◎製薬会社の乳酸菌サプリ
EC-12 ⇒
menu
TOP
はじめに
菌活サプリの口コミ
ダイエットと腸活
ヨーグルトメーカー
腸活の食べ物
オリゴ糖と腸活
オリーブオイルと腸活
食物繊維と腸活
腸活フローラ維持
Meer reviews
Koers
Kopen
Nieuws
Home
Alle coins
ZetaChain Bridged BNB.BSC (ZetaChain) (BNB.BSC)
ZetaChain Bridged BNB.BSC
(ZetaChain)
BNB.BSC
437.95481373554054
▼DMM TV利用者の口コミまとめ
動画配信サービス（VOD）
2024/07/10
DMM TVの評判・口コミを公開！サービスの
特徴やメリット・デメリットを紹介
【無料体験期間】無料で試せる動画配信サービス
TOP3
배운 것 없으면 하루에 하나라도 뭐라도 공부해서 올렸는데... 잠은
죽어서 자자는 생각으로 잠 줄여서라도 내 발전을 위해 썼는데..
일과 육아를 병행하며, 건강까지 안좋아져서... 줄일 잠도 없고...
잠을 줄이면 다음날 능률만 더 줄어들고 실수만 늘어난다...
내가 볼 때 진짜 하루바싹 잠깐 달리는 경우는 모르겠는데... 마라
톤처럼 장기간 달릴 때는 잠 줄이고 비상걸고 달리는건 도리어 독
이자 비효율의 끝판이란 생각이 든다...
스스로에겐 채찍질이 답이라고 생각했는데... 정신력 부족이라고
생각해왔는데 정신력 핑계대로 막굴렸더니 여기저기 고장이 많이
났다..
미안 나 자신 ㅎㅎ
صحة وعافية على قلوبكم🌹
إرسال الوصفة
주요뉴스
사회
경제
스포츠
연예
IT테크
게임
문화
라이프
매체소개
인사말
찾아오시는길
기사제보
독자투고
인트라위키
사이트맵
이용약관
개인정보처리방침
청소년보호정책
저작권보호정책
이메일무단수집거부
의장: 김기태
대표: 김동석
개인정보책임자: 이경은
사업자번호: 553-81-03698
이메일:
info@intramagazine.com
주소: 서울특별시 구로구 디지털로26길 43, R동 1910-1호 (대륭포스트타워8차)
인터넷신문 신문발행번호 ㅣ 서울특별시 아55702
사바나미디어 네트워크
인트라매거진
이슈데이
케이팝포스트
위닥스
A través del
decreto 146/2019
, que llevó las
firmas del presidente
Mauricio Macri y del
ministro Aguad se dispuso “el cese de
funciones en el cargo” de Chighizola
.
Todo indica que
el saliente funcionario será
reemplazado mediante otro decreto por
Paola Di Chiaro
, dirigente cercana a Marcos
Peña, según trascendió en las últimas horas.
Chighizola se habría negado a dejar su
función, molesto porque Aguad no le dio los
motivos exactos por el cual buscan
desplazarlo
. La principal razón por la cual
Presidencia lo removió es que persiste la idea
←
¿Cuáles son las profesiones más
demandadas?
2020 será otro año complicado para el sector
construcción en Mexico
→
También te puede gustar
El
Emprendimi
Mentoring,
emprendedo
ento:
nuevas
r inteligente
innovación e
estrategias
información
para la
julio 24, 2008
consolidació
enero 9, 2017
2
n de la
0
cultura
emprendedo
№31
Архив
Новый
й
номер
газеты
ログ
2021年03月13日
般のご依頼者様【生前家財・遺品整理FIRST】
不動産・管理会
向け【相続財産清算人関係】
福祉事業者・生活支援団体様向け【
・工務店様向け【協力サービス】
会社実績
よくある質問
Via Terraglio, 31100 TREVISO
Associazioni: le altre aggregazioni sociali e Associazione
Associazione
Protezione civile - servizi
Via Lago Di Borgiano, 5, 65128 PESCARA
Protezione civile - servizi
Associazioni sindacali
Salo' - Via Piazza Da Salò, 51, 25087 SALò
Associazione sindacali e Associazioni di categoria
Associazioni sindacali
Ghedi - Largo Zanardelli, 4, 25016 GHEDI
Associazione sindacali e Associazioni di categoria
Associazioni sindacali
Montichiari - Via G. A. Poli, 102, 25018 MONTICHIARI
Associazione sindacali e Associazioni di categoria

▶ JOB ITEM: Exactly as written, restate every line of the listing above.

▶ OUTPUT BELOW:
◎製薬会社の乳酸菌サプリ
EC-12 ⇒
menu
TOP
はじめに
菌活サプリの口コミ
ダイエットと腸活
ヨーグルトメーカー
腸活の食べ物
オリゴ糖と腸活
オリーブオイルと腸活
食物繊維と腸活
腸活フローラ維持
Meer reviews
Koers
Kopen
Nieuws
Home
Alle coins
ZetaChain Bridged BNB.BSC (ZetaChain) (BNB.BSC)
ZetaChain Bridged BNB.BSC
(ZetaChain)
BNB.BSC
437.95481373554054
▼DMM TV利用者の口コミまとめ
動画配信サービス（VOD）
2024/07/10
DMM TVの評判・口コミを公開！サービスの
特徴やメリット・デメリットを紹介
【無料体験期間】無料で試せる動画配信サービス
TOP3
배운 것 없으면 하루에 하나라도 뭐라도 공부해서 올렸는데... 잠은
죽어서 자자는 생각으로 잠 줄여서라도 내 발전을 위해 썼는데..
일과 육아를 병행하며, 건강까지 안좋아져서... 줄일 잠도 없고...
잠을 줄이면 다음날 능률만 더 줄어들고 실수만 늘어난다...
내가 볼 때 진짜 하루바싹 잠깐 달리는 경우는 모르겠는데... 마라
톤처럼 장기간 달릴 때는 잠 줄이고 비상걸고 달리는건 도리어 독
이자 비효율의 끝판이란 생각이 든다...
스스로에겐 채찍질이 답이라고 생각했는데... 정신력 부족이라고
생각해왔는데 정신력 핑계대로 막굴렸더니 여기저기 고장이 많이
났다..
미안 나 자신 ㅎㅎ
صحة وعافية على قلوبكم🌹
إرسال الوصفة
주요뉴스
사회
경제
스포츠
연예
IT테크
게임
문화
라이프
매체소개
인사말
찾아오시는길
기사제보
독자투고
인트라위키
사이트맵
이용약관
개인정보처리방침
청소년보호정책
저작권보호정책
이메일무단수집거부
의장: 김기태
대표: 김동석
개인정보책임자: 이경은
사업자번호: 553-81-03698
이메일:
info@intramagazine.com
주소: 서울특별시 구로구 디지털로26길 43, R동 1910-1호 (대륭포스트타워8차)
인터넷신문 신문발행번호 ㅣ 서울특별시 아55702
사바나미디어 네트워크
인트라매거진
이슈데이
케이팝포스트
위닥스
A través del
decreto 146/2019
, que llevó las
firmas del presidente
Mauricio Macri y del
ministro Aguad se dispuso “el cese de
funciones en el cargo” de Chighizola
.
Todo indica que
el saliente funcionario será
reemplazado mediante otro decreto por
Paola Di Chiaro
, dirigente cercana a Marcos
Peña, según trascendió en las últimas horas.
Chighizola se habría negado a dejar su
función, molesto porque Aguad no le dio los
motivos exactos por el cual buscan
desplazarlo
. La principal razón por la cual
Presidencia lo removió es que persiste la idea
←
¿Cuáles son las profesiones más
demandadas?
2020 será otro año complicado para el sector
construcción en Mexico
→
También te puede gustar
El
Emprendimi
Mentoring,
emprendedo
ento:
nuevas
r inteligente
innovación e
estrategias
información
para la
julio 24, 2008
consolidació
enero 9, 2017
2
n de la
0
cultura
emprendedo
№31
Архив
Новый
й
номер
газеты
ログ
2021年03月13日
般のご依頼者様【生前家財・遺品整理FIRST】
不動産・管理会
向け【相続財産清算人関係】
福祉事業者・生活支援団体様向け【
・工務店様向け【協力サービス】
会社実績
よくある質問
Via Terraglio, 31100 TREVISO
Associazioni: le altre aggregazioni sociali e Associazione
Associazione
Protezione civile - servizi
Via Lago Di Borgiano, 5, 65128 PESCARA
Protezione civile - servizi
Associazioni sindacali
Salo' - Via Piazza Da Salò, 51, 25087 SALò
Associazione sindacali e Associazioni di categoria
Associazioni sindacali
Ghedi - Largo Zanardelli, 4, 25016 GHEDI
Associazione sindacali e Associazioni di categoria
Associazioni sindacali
Montichiari - Via G. A. Poli, 102, 25018 MONTICHIARI
Associazione sindacali e Associazioni di categoria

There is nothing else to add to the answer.